- Directed by: Manju Swaraj KR
- Produced by: Lohith H Nanjundaiah
- Starring: Krishna Ajai Rao; Misha Narang;
- Cinematography: Pradeep Padmakumar
- Edited by: Basavaraj Urs
- Music by: B. Ajaneesh Lokanath
- Production company: Rion Creation
- Release date: 20 February 2026 (India);
- Country: India
- Language: Kannada

= Sarala Subbarao =

Indian movie

Sarala Subbarao is a 2026 Indian Kannada-language romantic drama film directed by Manju Swaraj K R and produced by Lohith H. Nanjundaiah under Rion Creations. The film stars Ajai Rao and Misha Narang in the lead roles, alongside Rangayana Raghu, Veena Sunder, Shriraam, and Rishika Naik in supporting roles.

Set in the 1970s in Mysore, the film follows the lives of Sarala and Subbarao as they navigate themes of love, tradition, and aspirations.

== Plot ==
The story portrays the journey of Sarala and Subbarao as they balance love, family responsibilities, and personal aspirations in 1970s Mysore. The narrative reflects the social values of the period, with emphasis on family bonds and traditions.

== Cast ==

- Krishna Ajai Rao as Subbarao
- Misha Narang as Sarala
- Rangayana Raghu as Narasimha Shastry
- Veena Sunder as Lakshmi
- Shriraam as Rajagopal
- Rishika Naik as Devyani

== Production ==
The film is loosely based on the Kannada novel Vasantha Gaana by Triveni(Anasuya Shankar). Director Manju Swaraj explained that while the novel provided a creative base, the screenplay was developed as a fictionalized version tailored for cinema.

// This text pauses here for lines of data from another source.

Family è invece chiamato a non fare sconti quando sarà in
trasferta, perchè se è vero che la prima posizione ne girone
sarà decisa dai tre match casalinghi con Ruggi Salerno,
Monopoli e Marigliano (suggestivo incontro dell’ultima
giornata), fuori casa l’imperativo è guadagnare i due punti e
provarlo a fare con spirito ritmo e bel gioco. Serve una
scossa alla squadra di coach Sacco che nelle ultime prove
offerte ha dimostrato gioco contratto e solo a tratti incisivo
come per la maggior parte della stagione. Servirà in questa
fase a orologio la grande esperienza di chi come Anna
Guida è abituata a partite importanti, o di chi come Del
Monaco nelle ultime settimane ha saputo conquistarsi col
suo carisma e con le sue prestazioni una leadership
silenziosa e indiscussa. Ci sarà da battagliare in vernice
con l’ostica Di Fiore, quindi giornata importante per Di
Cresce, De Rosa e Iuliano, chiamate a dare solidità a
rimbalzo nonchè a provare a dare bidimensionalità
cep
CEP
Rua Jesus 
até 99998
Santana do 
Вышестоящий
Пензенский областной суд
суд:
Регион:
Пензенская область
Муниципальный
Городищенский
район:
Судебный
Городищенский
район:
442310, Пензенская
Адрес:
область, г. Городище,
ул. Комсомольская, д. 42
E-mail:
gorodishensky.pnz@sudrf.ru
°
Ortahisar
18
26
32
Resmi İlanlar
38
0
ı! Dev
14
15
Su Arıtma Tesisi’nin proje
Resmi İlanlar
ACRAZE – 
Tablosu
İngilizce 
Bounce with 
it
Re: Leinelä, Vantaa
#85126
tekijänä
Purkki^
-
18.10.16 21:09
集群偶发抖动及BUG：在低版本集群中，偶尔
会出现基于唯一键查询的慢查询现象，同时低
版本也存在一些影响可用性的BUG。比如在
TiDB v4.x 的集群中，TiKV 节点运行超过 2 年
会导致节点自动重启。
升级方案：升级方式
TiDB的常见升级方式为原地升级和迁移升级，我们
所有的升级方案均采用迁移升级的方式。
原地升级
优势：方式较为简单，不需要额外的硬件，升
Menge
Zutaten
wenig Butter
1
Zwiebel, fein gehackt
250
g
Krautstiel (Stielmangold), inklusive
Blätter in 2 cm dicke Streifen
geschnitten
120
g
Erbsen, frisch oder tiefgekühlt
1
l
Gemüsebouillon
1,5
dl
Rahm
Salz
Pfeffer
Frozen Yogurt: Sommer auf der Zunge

Swaraj described the project as an attempt to capture the aesthetics of 1970s Kannada and Indian cinema, with attention to music, costumes, and cultural settings. Actor Ajai Rao called his involvement in the film a "personal and significant project that blends nostalgia with themes of love and family".

== Music ==
The music is composed by Ajaneesh B. Loknath, who also provided the background score. The soundtrack features retro-inspired compositions intended to reflect the 1970s period setting. The first single was released in May 2025.

==Reception==
A Sharadhaa of the Cinema Express said that "By the end, it does not feel like a film you have watched; it feels like you have stepped into someone's preserved memory." Susmita Sameera of The Times of India said that "The film spends considerable time portraying their everyday moments, affectionate exchanges, playful conversations, and shared routines."